## Your instructions
Please turn the material below into a numbered list, one line per item, leaving out blank lines and the pictures.

## Input material
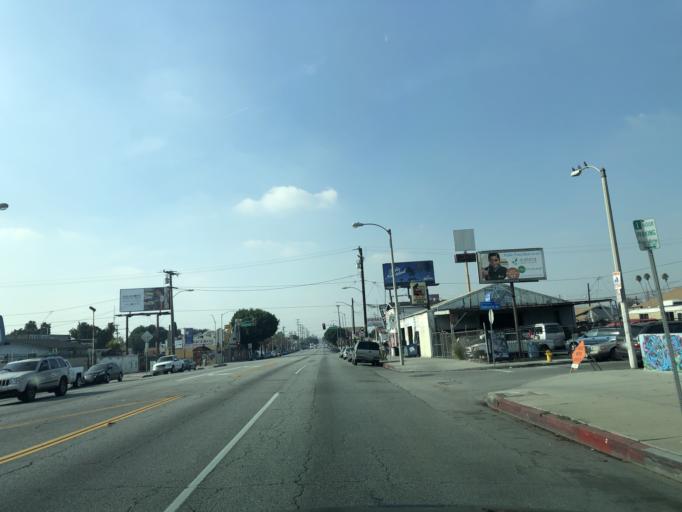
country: US
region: California
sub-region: Los Angeles County
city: East Los Angeles
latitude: 34.0190
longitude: -118.1880
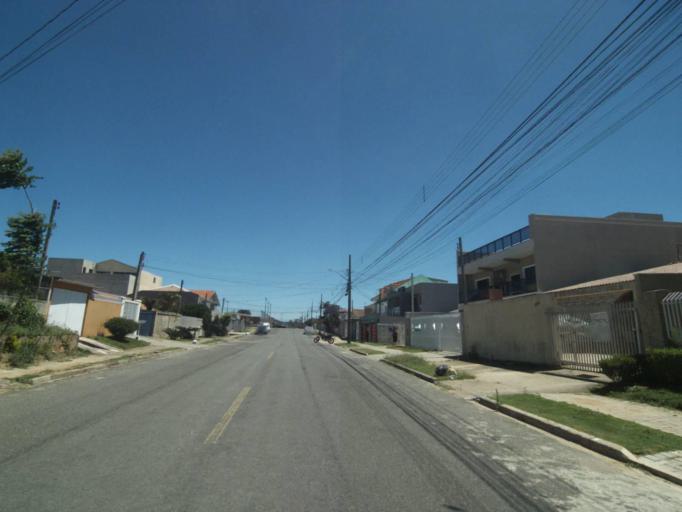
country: BR
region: Parana
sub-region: Curitiba
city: Curitiba
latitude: -25.4778
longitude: -49.3478
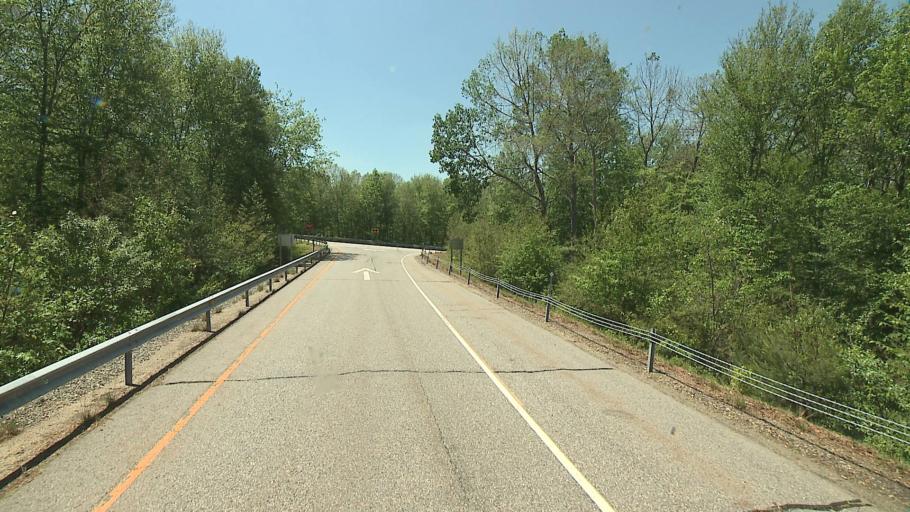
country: US
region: Connecticut
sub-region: Windham County
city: Danielson
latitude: 41.7678
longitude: -71.8688
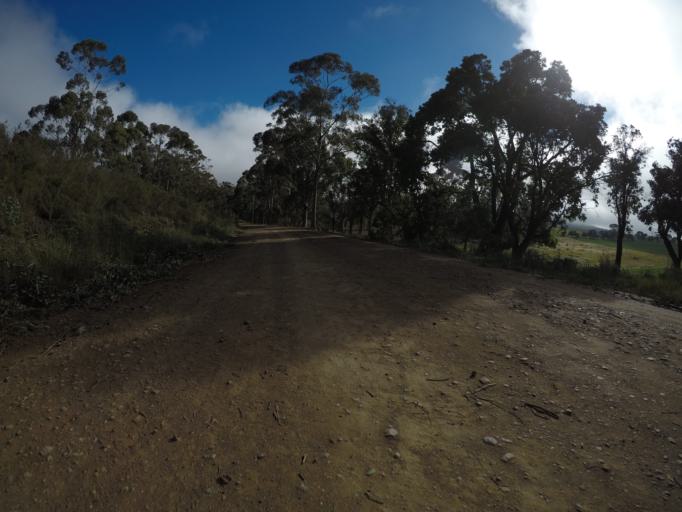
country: ZA
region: Western Cape
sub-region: Cape Winelands District Municipality
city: Ashton
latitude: -34.1130
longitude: 19.8027
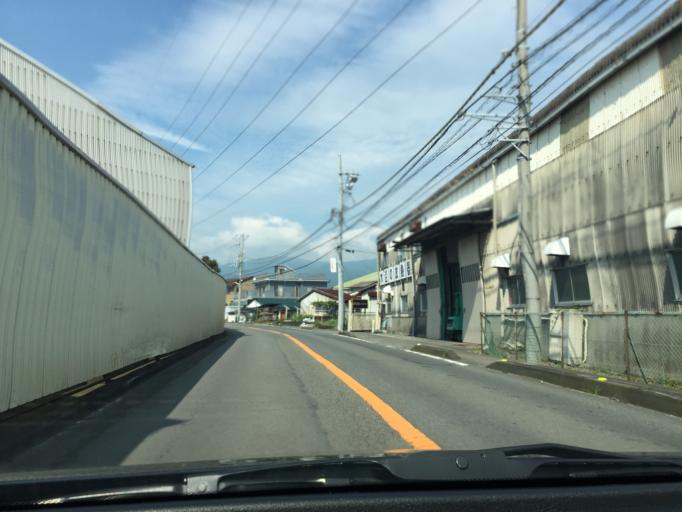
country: JP
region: Shizuoka
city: Mishima
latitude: 35.1585
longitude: 138.9097
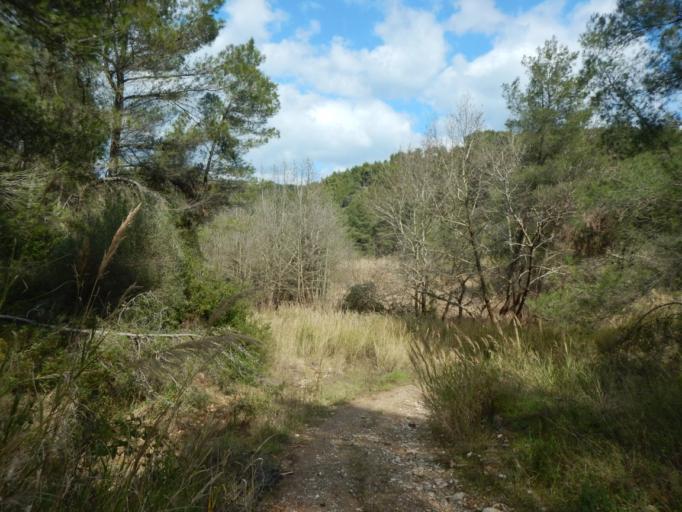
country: GR
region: Attica
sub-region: Nomarchia Anatolikis Attikis
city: Markopoulo Oropou
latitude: 38.2983
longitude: 23.8266
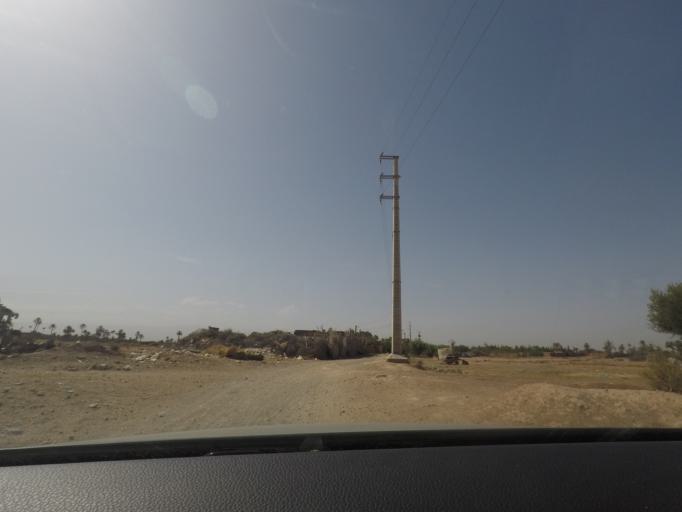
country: MA
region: Marrakech-Tensift-Al Haouz
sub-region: Marrakech
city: Marrakesh
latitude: 31.5764
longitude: -8.0260
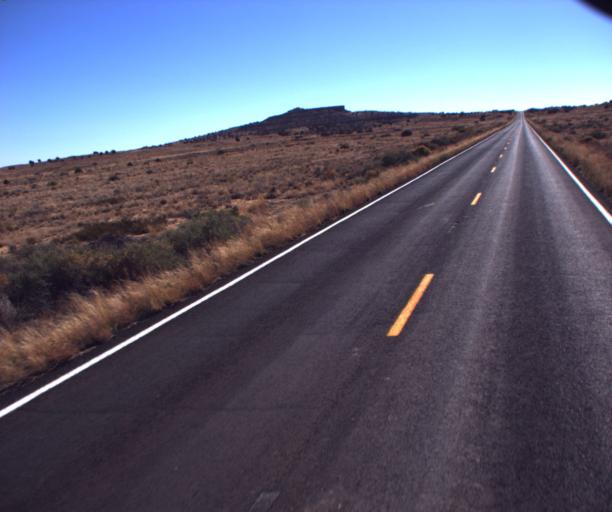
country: US
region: Arizona
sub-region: Navajo County
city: First Mesa
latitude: 35.9689
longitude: -110.6935
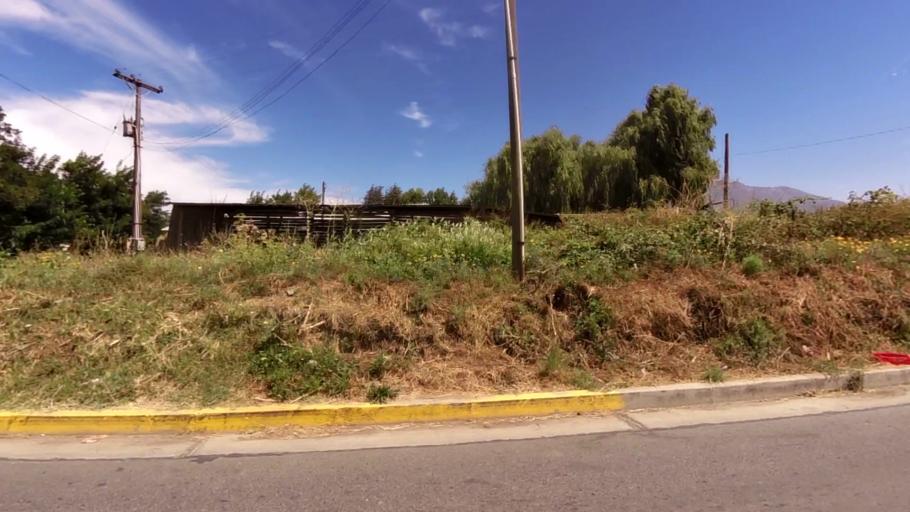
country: CL
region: O'Higgins
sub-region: Provincia de Cachapoal
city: Graneros
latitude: -34.0632
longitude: -70.7204
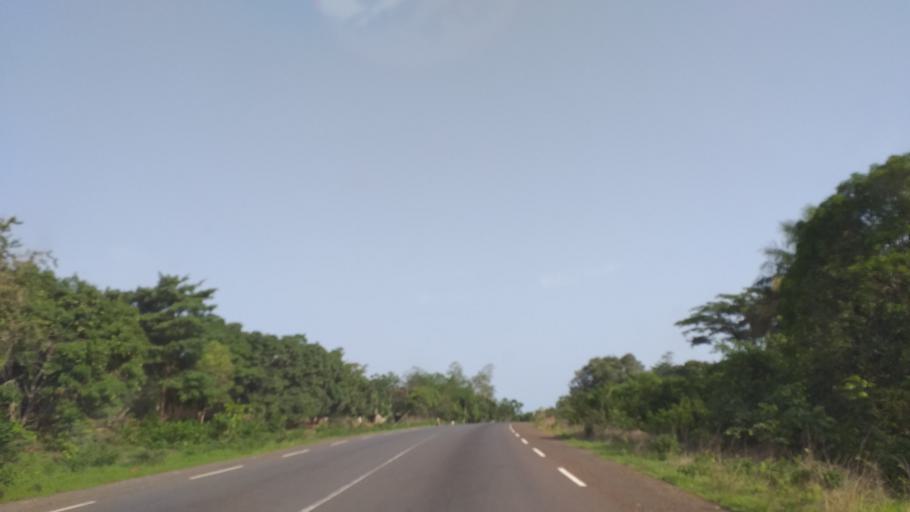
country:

## Answer below
1. country: US
2. region: California
3. sub-region: Los Angeles County
4. city: East Los Angeles
5. latitude: 34.0190
6. longitude: -118.1880
7. country: BR
8. region: Parana
9. sub-region: Curitiba
10. city: Curitiba
11. latitude: -25.4778
12. longitude: -49.3478
13. country: US
14. region: Connecticut
15. sub-region: Windham County
16. city: Danielson
17. latitude: 41.7678
18. longitude: -71.8688
19. country: ZA
20. region: Western Cape
21. sub-region: Cape Winelands District Municipality
22. city: Ashton
23. latitude: -34.1130
24. longitude: 19.8027
25. country: JP
26. region: Shizuoka
27. city: Mishima
28. latitude: 35.1585
29. longitude: 138.9097
30. country: GR
31. region: Attica
32. sub-region: Nomarchia Anatolikis Attikis
33. city: Markopoulo Oropou
34. latitude: 38.2983
35. longitude: 23.8266
36. country: MA
37. region: Marrakech-Tensift-Al Haouz
38. sub-region: Marrakech
39. city: Marrakesh
40. latitude: 31.5764
41. longitude: -8.0260
42. country: US
43. region: Arizona
44. sub-region: Navajo County
45. city: First Mesa
46. latitude: 35.9689
47. longitude: -110.6935
48. country: CL
49. region: O'Higgins
50. sub-region: Provincia de Cachapoal
51. city: Graneros
52. latitude: -34.0632
53. longitude: -70.7204
54. country:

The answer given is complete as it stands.